I like Wilson. I like Wilson a lot. I believe that when it’s all said and done he will go down as the greatest Seahawks quarterback of all time. But for all the preparation and hard work that he is famous for, there is no question that there is plenty of work to be done on his pocket passing if he is going to truly be a dynasty type franchise QB year after year.

Colin Kaepernick: Grade B


Kaepernick’s first campaign heading into the season as the start has been a mixed bag. Both his QB rating and completion percentage have dropped, plus he’s had a couple of dismal outings.

Similar to Wilson, he needs to be more consistent in the passing game. CK has only 3 games with multiple TD passes, and 3 games with none. That being said, he is still displaying how dangerous he can be with his feet as he has run for 3 TDs on 294 yards.

Kaepernick’s 49ers are (6-2), so again it’s hard to find too much fault with a guy who is winning ball games. After all, that is the only stat that really matters. But it is certainly safe to say that he has digressed more than he has progressed, especially as defenses have started to figure out how to defend the read-option.

Few will doubt Kaepernick’s physical tools. He is dangerous on the ground and has a rocket arm. My question revolves more around his mental toughness. Right now, while the 49ers are good, he looks great, but throw Colin onto a mid-level team and I could see him crumbling under the pressure and adversity.

Ryan Tannehill: Grade B-


7 weeks into the season Tannehill has nearly thrown as many TDs as he did all last season. Then again, he’s got more INTs than he did at this point last year as well.

Overall his progress looks decent, with the exception that his team has a losing record after heading in the season with high expectations. But Tannehill kept the score close in all 4 of the Dolphins’ losses except one, so the (3-4) start is not cause for major concern.
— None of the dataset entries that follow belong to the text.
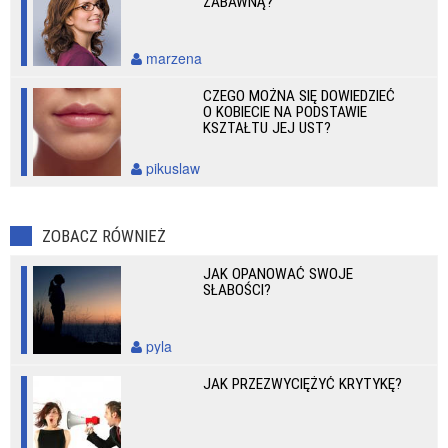
ZABAWNĄ?
marzena
CZEGO MOŻNA SIĘ DOWIEDZIEĆ
O KOBIECIE NA PODSTAWIE
KSZTAŁTU JEJ UST?
pikuslaw
ZOBACZ RÓWNIEŻ
JAK OPANOWAĆ SWOJE
SŁABOŚCI?
pyla
JAK PRZEZWYCIĘŻYĆ KRYTYKĘ?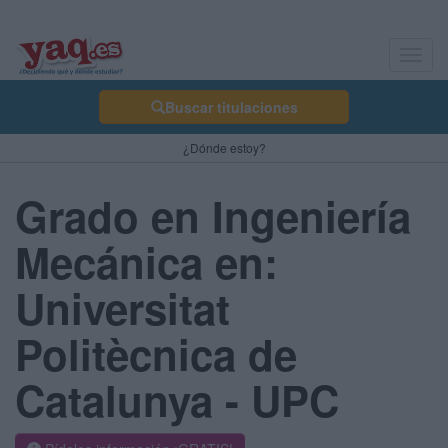
Toggl
navig
Buscar titulaciones
¿Dónde estoy?
Grado en Ingeniería
Mecánica en:
Universitat
Politècnica de
Catalunya - UPC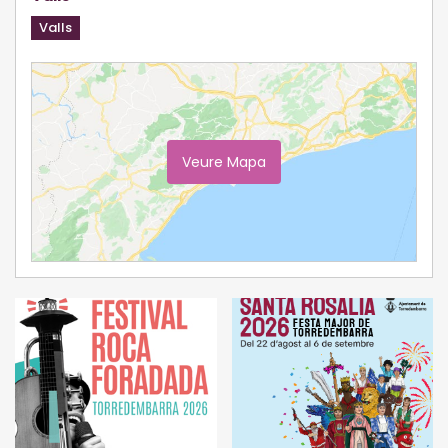
Valls
Veure Mapa
Ampliar Mapa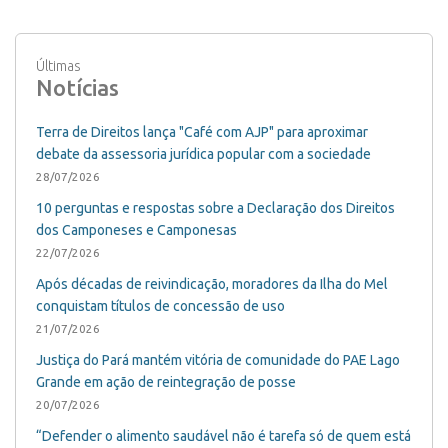
Últimas
Notícias
Terra de Direitos lança "Café com AJP" para aproximar
debate da assessoria jurídica popular com a sociedade
28/07/2026
10 perguntas e respostas sobre a Declaração dos Direitos
dos Camponeses e Camponesas
22/07/2026
Após décadas de reivindicação, moradores da Ilha do Mel
conquistam títulos de concessão de uso
21/07/2026
Justiça do Pará mantém vitória de comunidade do PAE Lago
Grande em ação de reintegração de posse
20/07/2026
“Defender o alimento saudável não é tarefa só de quem está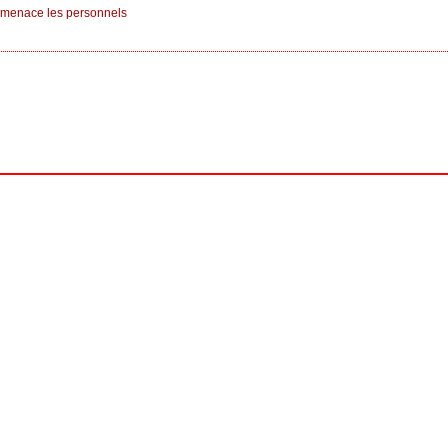
et menace les personnels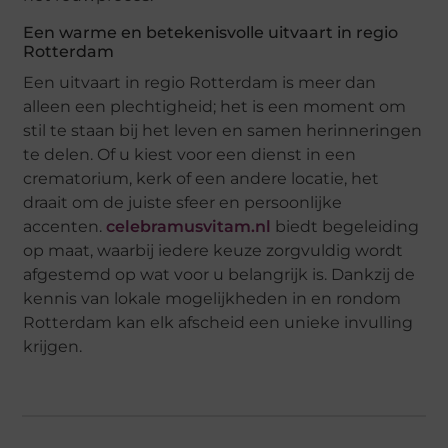
Een warme en betekenisvolle uitvaart in regio
Rotterdam
Een uitvaart in regio Rotterdam is meer dan
alleen een plechtigheid; het is een moment om
stil te staan bij het leven en samen herinneringen
te delen. Of u kiest voor een dienst in een
crematorium, kerk of een andere locatie, het
draait om de juiste sfeer en persoonlijke
accenten.
celebramusvitam.nl
biedt begeleiding
op maat, waarbij iedere keuze zorgvuldig wordt
afgestemd op wat voor u belangrijk is. Dankzij de
kennis van lokale mogelijkheden in en rondom
Rotterdam kan elk afscheid een unieke invulling
krijgen.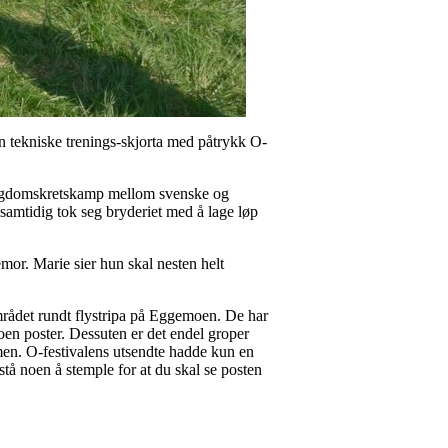
 tekniske trenings-skjorta med påtrykk O-
 ungdomskretskamp mellom svenske og
samtidig tok seg bryderiet med å lage løp
mor. Marie sier hun skal nesten helt
området rundt flystripa på Eggemoen. De har
oen poster. Dessuten er det endel groper
armen. O-festivalens utsendte hadde kun en
stå noen å stemple for at du skal se posten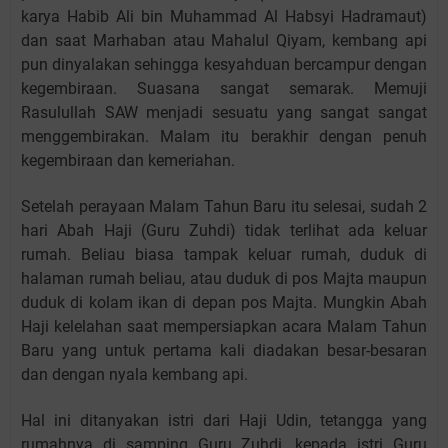
karya Habib Ali bin Muhammad Al Habsyi Hadramaut)
dan saat Marhaban atau Mahalul Qiyam, kembang api
pun dinyalakan sehingga kesyahduan bercampur dengan
kegembiraan. Suasana sangat semarak. Memuji
Rasulullah SAW menjadi sesuatu yang sangat sangat
menggembirakan. Malam itu berakhir dengan penuh
kegembiraan dan kemeriahan.
Setelah perayaan Malam Tahun Baru itu selesai, sudah 2
hari Abah Haji (Guru Zuhdi) tidak terlihat ada keluar
rumah. Beliau biasa tampak keluar rumah, duduk di
halaman rumah beliau, atau duduk di pos Majta maupun
duduk di kolam ikan di depan pos Majta. Mungkin Abah
Haji kelelahan saat mempersiapkan acara Malam Tahun
Baru yang untuk pertama kali diadakan besar-besaran
dan dengan nyala kembang api.
Hal ini ditanyakan istri dari Haji Udin, tetangga yang
rumahnya di samping Guru Zuhdi, kepada istri Guru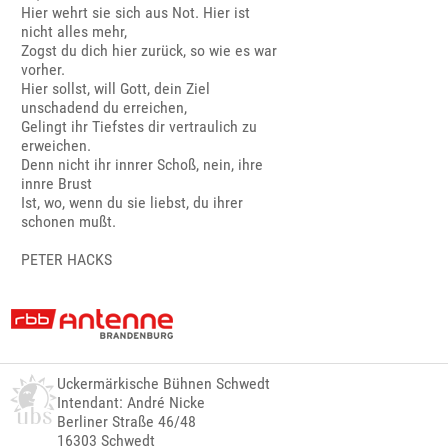
Hier wehrt sie sich aus Not. Hier ist
nicht alles mehr,
Zogst du dich hier zurück, so wie es war
vorher.
Hier sollst, will Gott, dein Ziel
unschadend du erreichen,
Gelingt ihr Tiefstes dir vertraulich zu
erweichen.
Denn nicht ihr innrer Schoß, nein, ihre
innre Brust
Ist, wo, wenn du sie liebst, du ihrer
schonen mußt.
PETER HACKS
Uckermärkische Bühnen Schwedt
Intendant: André Nicke
Berliner Straße 46/48
16303 Schwedt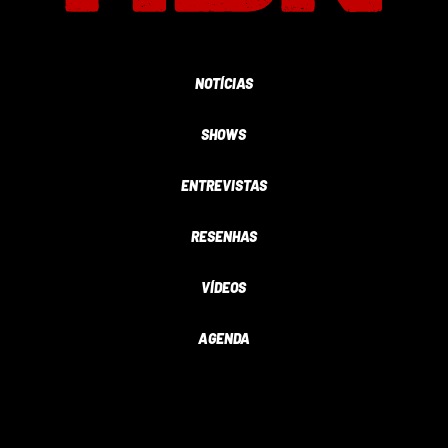
NOTÍCIAS
SHOWS
ENTREVISTAS
RESENHAS
VÍDEOS
AGENDA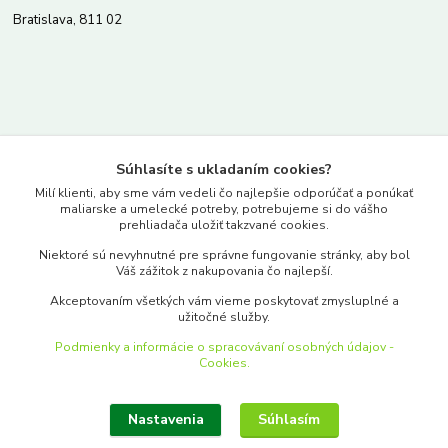
Bratislava, 811 02
Kontakty
Súhlasíte s ukladaním cookies?
www.merkantil.sk
Milí klienti, aby sme vám vedeli čo najlepšie odporúčať a ponúkať
maliarske a umelecké potreby, potrebujeme si do vášho
prehliadača uložiť takzvané cookies.
0903 233 443
Niektoré sú nevyhnutné pre správne fungovanie stránky, aby bol
Pondelok-Piatok: 9.00-17.00hod.
Váš zážitok z nakupovania čo najlepší.
objednavky@merkantil-obchod.sk
Akceptovaním všetkých vám vieme poskytovať zmysluplné a
užitočné služby.
Podmienky a informácie o spracovávaní osobných údajov -
Cookies.
Nastavenia
Súhlasím
Upraviť zber cookies.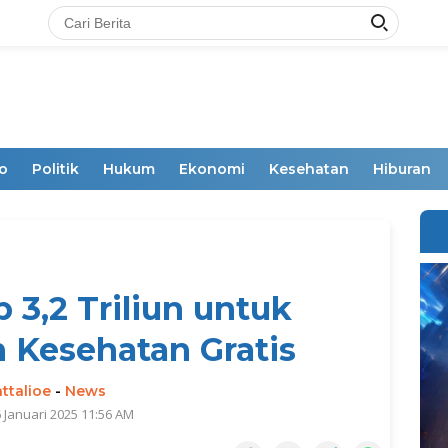
o
Politik
Hukum
Ekonomi
Kesehatan
Hiburan
 3,2 Triliun untuk
 Kesehatan Gratis
ttalioe
-
News
6 Januari 2025 11:56 AM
I’d really like to give him a straight B here, too, but it would be a little too politically correct to award everyone the same score. Plus, finding a way to win is what truly great quarterbacks do, and so Tannehill needs to win more before he gets full credit for his accomplishments.

Robert Griffin III: Grade C+


C+ will seem a bit harsh for a guy coming off reconstructive knee surgery, but RGIII is without question the most disappointing player in the NFL so far in 2013. Sure, this disappointment stems from perhaps unrealistic expectations, but reaching for unrealistic expectations is what these guys get paid to do.

When you watch Griffin play it is clear that he is not himself. It’s not one factor, but a combination of changes in both his physical and mental presence out on the field. Last year he was a game changer, and this year he’s at best a game manager.

Credit defensive coordinators for slowing down the pistol, but at the midpoint of the season RGIII has yet to score a rushing touchdown, and he’s got more than one outing with 0TDs and multiple turnovers.

Only time will tell if Griffin will be able to adapt his game and truly become the star that he was billed to be prior to blowing out his knee in the Wild Card Round of the 2012 Playoffs.

In a league with a shortage of franchise quarterbacks, I believe Griffin will have a job for years to come, but my gut feeling is that by the time he retires he will be looked at as a “good” and not a“ great” QB.



I’d like to quickly look at a young QB that’s not getting nearly the same attention as the aforementioned crew: Andy Dalton.

In his 3rd season Dalton is 4th in the league in total passing yards, and has 16 touchdowns to go with 7 interceptions. He’s also got the Bengals sitting atop of the AFC North at (6-2).

He may not be as “sexy” of a pick for TV commercials and endorsements, but he is quietly working his way into being one of the league’s top quarterbacks.